The default chain (Tika 3.x style) runs three detectors in order, with the first non-empty result winning:

  1. org.apache.tika.parser.html.HtmlEncodingDetector
  2. org.apache.tika.parser.txt.UniversalEncodingDetector
  3. org.apache.tika.parser.txt.Icu4jEncodingDetector
Any other EncodingDetector discovered via SPI (e.g., user-supplied detectors) runs after the three blessed detectors, preserving back-compat for callers who add their own.

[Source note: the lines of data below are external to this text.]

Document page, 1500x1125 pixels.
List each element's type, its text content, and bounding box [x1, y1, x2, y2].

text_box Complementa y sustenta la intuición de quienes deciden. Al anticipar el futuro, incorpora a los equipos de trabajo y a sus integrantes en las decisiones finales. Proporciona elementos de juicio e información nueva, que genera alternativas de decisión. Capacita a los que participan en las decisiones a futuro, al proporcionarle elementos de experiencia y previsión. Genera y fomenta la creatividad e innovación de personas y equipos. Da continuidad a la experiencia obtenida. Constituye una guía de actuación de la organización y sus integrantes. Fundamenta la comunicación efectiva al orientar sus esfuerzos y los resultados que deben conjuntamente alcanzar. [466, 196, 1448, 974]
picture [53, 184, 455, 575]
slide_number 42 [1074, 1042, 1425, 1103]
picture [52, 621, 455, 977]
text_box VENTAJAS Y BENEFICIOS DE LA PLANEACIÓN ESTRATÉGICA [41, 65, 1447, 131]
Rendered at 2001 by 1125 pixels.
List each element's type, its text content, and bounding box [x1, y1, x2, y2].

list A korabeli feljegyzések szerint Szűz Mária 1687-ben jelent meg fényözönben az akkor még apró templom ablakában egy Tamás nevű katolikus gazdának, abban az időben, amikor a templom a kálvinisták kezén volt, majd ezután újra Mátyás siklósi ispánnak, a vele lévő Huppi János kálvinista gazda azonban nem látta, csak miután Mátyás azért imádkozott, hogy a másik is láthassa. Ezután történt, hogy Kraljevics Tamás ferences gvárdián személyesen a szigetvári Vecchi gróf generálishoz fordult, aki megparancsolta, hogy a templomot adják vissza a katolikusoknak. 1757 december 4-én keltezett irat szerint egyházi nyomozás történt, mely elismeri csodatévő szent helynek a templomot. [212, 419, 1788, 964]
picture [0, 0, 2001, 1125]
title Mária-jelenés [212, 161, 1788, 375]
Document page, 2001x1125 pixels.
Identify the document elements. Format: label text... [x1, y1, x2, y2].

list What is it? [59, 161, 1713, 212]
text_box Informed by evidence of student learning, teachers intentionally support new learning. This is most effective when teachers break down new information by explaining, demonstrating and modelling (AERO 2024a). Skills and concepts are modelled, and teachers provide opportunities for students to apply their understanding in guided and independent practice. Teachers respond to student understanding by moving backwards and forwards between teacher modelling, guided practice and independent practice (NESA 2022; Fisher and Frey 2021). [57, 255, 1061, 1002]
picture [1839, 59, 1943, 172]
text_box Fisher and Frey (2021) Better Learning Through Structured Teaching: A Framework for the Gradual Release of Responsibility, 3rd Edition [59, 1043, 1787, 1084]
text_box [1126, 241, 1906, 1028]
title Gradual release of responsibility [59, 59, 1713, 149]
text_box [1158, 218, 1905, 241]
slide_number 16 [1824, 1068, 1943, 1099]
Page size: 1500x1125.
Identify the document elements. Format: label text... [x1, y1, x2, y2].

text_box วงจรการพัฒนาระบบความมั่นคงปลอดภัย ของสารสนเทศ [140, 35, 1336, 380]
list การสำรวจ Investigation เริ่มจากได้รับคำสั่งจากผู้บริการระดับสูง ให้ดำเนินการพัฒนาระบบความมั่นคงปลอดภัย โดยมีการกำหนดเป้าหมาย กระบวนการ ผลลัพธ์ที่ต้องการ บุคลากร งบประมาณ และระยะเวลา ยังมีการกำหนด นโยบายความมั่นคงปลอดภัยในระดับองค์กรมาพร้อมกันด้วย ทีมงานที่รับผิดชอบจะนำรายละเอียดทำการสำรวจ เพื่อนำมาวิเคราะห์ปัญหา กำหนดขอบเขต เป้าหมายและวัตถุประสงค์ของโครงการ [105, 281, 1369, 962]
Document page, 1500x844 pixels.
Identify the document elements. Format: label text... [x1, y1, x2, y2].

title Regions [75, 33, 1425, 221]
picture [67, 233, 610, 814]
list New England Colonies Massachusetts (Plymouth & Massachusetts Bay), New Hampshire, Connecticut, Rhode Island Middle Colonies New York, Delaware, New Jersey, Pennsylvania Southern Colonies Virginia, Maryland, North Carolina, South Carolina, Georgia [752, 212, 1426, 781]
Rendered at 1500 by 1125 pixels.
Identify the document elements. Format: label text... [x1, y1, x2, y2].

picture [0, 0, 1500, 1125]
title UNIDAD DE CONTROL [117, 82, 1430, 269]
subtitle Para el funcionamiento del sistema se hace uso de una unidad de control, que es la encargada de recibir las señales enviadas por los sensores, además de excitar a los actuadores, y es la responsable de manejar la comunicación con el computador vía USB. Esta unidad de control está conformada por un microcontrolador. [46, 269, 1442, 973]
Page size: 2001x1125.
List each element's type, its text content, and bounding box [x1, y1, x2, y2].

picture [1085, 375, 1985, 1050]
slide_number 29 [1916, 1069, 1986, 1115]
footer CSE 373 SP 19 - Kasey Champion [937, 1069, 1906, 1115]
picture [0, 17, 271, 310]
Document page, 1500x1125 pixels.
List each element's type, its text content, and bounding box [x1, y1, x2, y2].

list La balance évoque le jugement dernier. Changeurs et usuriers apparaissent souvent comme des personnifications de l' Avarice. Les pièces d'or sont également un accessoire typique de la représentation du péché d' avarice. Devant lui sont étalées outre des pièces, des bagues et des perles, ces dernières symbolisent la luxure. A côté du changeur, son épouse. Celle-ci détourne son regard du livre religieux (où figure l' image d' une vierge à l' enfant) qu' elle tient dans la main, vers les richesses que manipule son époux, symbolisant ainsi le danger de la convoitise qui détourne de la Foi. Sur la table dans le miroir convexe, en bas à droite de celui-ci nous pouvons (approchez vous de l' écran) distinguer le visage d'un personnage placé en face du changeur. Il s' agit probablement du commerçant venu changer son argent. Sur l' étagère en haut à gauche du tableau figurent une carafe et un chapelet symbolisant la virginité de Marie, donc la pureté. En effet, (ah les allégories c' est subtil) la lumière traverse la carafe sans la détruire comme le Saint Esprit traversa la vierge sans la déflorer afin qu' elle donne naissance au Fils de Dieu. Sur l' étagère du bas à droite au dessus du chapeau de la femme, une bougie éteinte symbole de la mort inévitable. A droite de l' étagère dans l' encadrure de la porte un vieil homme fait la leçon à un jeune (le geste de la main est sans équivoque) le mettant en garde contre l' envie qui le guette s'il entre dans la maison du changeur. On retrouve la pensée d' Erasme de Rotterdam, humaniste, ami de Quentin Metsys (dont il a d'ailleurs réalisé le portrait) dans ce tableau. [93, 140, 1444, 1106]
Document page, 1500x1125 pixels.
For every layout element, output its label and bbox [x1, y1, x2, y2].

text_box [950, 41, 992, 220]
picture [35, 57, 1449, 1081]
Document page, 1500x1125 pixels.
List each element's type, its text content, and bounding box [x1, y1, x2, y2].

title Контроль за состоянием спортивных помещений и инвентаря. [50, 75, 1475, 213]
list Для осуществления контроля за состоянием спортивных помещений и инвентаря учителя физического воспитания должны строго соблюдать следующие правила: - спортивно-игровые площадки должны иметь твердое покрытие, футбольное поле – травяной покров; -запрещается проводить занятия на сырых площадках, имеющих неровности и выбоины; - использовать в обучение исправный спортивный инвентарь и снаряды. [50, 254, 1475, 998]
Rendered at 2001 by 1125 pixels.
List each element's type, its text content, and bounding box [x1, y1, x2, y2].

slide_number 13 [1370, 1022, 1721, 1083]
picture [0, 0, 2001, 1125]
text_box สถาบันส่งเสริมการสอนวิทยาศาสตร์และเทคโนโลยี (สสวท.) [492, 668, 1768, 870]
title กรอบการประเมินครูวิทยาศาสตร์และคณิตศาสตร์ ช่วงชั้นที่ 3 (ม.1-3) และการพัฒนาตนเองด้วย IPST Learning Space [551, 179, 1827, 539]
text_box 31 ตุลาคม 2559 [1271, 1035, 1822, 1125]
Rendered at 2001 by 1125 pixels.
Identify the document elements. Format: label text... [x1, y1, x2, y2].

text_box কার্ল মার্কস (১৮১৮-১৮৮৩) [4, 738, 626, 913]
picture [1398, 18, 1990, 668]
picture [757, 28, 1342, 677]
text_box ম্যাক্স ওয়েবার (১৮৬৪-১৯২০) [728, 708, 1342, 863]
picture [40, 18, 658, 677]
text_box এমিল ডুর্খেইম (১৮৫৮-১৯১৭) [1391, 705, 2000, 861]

If you need to control the order of the Detectors explicitly, construct your own CompositeEncodingDetector and pass in the list in the required order.

Since:
Apache Tika 1.15
See Also:
  • Constructor Details

    • DefaultEncodingDetector

      public DefaultEncodingDetector()
    • DefaultEncodingDetector

      public DefaultEncodingDetector(ServiceLoader loader)
    • DefaultEncodingDetector

      public DefaultEncodingDetector(ServiceLoader loader, Collection<Class<? extends EncodingDetector>> excludeEncodingDetectors)